(Stored data)
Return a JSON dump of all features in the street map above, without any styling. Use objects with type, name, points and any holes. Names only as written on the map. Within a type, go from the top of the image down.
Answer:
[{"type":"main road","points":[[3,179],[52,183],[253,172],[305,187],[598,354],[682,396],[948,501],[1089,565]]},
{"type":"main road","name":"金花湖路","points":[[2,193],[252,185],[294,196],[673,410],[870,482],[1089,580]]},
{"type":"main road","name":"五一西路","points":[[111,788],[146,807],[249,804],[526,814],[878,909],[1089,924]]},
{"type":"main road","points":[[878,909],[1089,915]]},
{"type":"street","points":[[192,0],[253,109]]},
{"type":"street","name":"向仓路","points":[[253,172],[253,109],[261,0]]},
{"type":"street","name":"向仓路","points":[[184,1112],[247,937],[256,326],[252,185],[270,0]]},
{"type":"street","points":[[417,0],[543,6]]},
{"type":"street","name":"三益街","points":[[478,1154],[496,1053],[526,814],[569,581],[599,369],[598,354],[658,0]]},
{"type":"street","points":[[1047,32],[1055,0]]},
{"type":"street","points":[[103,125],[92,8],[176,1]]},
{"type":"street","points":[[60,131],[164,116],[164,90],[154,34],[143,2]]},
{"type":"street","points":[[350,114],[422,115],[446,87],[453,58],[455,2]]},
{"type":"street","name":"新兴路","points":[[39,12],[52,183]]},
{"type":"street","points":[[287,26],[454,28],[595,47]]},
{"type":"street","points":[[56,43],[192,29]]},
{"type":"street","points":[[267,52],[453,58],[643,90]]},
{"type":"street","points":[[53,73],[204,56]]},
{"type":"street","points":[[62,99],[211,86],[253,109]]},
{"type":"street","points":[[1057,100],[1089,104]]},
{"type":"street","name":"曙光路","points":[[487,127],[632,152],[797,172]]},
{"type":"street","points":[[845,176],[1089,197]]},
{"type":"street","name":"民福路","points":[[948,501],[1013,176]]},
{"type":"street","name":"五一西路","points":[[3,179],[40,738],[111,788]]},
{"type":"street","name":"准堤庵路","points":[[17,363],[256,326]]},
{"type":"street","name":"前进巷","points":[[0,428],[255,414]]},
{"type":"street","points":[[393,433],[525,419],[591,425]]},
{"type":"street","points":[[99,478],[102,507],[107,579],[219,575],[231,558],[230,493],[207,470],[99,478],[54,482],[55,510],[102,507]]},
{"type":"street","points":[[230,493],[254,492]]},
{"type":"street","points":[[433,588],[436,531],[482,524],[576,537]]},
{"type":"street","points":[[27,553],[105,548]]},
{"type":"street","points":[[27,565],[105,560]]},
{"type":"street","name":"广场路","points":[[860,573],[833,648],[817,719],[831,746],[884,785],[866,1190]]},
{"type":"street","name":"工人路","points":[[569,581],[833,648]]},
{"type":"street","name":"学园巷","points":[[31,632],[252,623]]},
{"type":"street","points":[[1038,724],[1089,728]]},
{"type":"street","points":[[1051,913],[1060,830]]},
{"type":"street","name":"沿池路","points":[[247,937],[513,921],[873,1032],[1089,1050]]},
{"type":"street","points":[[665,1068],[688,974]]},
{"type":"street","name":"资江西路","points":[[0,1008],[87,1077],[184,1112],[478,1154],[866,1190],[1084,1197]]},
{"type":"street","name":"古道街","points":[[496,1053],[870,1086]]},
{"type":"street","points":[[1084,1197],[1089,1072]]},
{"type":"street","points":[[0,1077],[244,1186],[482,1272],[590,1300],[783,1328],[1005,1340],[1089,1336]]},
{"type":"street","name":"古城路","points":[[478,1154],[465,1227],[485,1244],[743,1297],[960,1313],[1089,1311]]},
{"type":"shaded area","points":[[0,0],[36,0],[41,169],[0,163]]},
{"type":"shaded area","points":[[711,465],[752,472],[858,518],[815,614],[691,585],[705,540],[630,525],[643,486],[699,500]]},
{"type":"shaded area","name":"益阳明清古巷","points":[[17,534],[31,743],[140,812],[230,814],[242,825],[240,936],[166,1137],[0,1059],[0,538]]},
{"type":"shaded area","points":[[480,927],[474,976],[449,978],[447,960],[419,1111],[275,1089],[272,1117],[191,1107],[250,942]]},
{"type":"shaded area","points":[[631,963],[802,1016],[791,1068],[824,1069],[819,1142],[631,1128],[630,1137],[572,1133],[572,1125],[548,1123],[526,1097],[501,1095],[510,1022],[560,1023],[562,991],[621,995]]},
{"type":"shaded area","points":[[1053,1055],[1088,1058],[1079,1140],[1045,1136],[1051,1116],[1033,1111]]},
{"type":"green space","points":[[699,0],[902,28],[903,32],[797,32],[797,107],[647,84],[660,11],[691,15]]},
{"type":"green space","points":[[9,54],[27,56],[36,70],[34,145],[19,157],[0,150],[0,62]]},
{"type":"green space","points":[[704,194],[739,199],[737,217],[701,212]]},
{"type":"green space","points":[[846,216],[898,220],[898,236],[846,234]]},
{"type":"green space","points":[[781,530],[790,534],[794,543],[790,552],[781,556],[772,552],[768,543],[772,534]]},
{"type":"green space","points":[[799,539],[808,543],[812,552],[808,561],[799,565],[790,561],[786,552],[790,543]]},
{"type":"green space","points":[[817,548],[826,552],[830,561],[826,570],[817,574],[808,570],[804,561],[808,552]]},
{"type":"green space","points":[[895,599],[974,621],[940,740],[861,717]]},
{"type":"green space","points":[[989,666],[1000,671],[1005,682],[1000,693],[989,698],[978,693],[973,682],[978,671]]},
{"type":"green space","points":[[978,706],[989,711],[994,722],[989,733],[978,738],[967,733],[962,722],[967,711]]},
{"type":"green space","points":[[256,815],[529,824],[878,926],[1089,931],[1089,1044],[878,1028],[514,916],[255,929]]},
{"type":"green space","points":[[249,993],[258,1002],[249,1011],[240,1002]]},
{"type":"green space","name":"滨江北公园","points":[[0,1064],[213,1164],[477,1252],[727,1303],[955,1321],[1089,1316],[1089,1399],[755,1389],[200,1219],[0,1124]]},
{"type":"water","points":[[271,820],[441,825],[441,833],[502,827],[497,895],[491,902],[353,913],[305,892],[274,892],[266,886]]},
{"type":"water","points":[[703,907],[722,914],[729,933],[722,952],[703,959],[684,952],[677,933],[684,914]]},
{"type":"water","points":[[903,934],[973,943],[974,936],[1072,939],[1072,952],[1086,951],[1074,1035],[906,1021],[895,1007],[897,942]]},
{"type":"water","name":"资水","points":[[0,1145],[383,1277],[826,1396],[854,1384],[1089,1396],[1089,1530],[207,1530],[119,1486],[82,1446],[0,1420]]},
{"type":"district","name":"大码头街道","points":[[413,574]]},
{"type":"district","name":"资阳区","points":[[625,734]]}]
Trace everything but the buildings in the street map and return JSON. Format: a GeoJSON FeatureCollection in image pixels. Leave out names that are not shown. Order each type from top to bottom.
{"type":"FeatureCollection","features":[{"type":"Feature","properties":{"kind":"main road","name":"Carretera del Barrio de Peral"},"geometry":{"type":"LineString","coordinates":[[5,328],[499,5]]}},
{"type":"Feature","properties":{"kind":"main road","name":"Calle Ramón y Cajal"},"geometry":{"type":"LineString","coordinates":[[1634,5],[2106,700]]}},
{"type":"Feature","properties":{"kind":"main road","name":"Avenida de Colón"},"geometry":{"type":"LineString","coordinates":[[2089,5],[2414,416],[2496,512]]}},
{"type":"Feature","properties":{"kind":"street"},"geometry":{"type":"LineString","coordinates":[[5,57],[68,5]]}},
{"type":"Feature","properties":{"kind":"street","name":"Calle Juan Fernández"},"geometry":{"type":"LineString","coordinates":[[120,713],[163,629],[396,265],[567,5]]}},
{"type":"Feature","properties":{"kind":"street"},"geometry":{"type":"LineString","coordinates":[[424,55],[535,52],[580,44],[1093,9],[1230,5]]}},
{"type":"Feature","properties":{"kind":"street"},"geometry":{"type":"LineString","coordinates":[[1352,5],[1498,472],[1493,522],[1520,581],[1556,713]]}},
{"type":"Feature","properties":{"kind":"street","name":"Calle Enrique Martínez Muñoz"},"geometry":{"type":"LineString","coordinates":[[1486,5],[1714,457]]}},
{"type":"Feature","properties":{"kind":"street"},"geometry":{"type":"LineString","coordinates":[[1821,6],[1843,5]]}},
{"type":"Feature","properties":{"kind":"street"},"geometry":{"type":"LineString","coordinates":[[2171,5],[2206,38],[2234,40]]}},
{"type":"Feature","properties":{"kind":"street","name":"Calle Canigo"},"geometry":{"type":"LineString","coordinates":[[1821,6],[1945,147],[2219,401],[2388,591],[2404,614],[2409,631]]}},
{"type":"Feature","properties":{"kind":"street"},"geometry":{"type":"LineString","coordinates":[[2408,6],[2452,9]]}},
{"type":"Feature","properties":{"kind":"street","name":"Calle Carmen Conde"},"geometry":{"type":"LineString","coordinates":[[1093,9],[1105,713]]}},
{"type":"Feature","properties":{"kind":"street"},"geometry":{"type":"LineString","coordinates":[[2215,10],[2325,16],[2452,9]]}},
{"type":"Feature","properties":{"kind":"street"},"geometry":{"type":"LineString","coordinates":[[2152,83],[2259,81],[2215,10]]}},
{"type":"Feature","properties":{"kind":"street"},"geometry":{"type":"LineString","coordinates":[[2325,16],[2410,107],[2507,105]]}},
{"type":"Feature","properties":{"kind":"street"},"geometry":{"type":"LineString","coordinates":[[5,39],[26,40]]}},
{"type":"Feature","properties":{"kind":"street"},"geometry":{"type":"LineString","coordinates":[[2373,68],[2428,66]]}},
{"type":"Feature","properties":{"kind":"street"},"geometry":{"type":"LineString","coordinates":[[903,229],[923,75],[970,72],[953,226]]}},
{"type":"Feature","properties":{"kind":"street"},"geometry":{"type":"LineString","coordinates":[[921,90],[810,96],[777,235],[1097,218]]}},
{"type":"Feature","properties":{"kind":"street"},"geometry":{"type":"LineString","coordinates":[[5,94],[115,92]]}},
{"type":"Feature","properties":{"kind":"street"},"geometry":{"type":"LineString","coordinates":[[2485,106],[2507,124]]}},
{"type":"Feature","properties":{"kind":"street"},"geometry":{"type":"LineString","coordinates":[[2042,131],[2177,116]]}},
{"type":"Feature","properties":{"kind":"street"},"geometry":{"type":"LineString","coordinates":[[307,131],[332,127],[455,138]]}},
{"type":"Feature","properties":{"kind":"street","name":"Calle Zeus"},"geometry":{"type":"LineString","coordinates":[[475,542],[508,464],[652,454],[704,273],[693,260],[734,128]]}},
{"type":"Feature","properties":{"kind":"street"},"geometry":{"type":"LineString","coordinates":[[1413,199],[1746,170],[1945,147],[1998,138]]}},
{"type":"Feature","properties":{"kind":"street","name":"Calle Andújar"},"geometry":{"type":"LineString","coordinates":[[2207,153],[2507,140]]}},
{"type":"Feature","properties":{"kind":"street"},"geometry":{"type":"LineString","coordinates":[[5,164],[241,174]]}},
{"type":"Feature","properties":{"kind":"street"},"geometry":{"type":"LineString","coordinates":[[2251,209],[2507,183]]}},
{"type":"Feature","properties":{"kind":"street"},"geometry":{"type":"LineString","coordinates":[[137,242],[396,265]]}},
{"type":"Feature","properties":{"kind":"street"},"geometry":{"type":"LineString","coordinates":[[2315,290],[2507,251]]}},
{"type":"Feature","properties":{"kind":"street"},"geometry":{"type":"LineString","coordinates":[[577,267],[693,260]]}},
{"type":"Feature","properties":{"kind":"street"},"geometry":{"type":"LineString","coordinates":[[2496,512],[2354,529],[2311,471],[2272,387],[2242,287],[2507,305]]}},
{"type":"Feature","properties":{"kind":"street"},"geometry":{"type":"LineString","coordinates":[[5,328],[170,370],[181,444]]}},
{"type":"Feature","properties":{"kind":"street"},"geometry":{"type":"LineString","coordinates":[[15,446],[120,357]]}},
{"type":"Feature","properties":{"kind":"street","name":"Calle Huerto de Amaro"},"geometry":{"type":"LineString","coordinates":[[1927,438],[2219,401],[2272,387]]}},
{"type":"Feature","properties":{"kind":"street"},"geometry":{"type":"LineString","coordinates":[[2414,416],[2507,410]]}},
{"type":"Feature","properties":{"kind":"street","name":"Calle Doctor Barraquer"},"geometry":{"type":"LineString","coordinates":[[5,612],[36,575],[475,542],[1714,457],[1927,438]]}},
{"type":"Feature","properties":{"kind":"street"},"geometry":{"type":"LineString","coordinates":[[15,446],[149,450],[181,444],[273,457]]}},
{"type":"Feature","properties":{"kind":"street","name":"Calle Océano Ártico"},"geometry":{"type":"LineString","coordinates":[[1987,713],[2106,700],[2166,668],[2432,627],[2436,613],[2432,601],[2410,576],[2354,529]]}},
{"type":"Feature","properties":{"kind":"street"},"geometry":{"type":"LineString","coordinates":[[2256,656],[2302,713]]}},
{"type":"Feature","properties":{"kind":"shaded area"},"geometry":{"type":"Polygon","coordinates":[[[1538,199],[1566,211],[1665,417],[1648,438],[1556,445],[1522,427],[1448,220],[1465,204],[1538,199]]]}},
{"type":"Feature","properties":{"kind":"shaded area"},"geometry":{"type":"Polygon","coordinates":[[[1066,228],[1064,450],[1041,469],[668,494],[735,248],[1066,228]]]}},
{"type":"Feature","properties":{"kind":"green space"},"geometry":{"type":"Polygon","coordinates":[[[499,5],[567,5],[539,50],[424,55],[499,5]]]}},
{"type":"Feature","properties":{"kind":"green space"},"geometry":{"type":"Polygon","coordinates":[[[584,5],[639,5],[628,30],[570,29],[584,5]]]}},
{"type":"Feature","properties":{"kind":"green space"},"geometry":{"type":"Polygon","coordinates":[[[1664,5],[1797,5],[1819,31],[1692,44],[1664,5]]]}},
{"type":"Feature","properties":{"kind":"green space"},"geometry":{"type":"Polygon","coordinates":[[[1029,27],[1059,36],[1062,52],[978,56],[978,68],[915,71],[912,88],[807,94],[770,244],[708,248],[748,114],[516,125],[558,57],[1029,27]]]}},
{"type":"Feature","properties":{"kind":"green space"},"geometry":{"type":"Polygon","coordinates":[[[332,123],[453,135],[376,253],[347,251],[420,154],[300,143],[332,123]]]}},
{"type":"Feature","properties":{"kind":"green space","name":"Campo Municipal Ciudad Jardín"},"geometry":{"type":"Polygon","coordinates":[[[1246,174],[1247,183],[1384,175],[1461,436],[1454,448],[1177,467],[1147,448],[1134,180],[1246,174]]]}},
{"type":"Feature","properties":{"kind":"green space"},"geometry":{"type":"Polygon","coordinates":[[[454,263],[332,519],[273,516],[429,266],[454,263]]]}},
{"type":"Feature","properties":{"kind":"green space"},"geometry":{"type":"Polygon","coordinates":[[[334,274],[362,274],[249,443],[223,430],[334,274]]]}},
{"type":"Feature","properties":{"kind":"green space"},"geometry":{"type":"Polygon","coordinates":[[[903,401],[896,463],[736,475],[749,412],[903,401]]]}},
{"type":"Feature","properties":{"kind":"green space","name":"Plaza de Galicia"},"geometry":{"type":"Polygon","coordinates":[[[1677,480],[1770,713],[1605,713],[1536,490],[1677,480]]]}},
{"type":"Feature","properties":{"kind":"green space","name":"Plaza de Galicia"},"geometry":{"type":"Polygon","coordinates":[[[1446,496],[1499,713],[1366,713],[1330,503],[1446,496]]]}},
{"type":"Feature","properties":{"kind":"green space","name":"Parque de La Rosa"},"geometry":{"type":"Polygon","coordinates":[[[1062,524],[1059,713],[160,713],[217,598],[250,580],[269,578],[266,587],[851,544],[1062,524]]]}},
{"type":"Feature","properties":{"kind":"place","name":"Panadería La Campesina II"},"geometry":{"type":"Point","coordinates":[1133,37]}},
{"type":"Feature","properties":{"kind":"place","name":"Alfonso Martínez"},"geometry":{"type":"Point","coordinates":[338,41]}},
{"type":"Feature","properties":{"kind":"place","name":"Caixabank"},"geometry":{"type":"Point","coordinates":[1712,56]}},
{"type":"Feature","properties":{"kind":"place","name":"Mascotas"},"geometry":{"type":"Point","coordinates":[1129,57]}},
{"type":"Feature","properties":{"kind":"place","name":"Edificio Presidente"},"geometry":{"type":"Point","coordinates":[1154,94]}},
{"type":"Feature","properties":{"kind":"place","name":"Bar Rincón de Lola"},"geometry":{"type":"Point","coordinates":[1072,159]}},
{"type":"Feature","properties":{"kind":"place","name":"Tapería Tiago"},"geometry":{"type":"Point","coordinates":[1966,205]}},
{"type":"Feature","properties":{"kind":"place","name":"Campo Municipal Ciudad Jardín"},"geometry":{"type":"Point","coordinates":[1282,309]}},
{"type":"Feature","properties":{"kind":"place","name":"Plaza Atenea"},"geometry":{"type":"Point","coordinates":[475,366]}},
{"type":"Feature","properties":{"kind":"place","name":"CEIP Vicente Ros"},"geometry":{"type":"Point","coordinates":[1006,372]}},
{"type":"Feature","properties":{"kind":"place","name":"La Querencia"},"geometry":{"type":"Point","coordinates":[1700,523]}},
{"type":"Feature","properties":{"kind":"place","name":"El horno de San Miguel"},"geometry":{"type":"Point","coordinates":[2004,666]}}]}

» **GOAL OF THE EXERCISE**
Which lines above include the word "Martínez"? Return each one.

» **TASK RESULT**
{"type":"Feature","properties":{"kind":"street","name":"Calle Enrique Martínez Muñoz"},"geometry":{"type":"LineString","coordinates":[[1486,5],[1714,457]]}},
{"type":"Feature","properties":{"kind":"place","name":"Alfonso Martínez"},"geometry":{"type":"Point","coordinates":[338,41]}},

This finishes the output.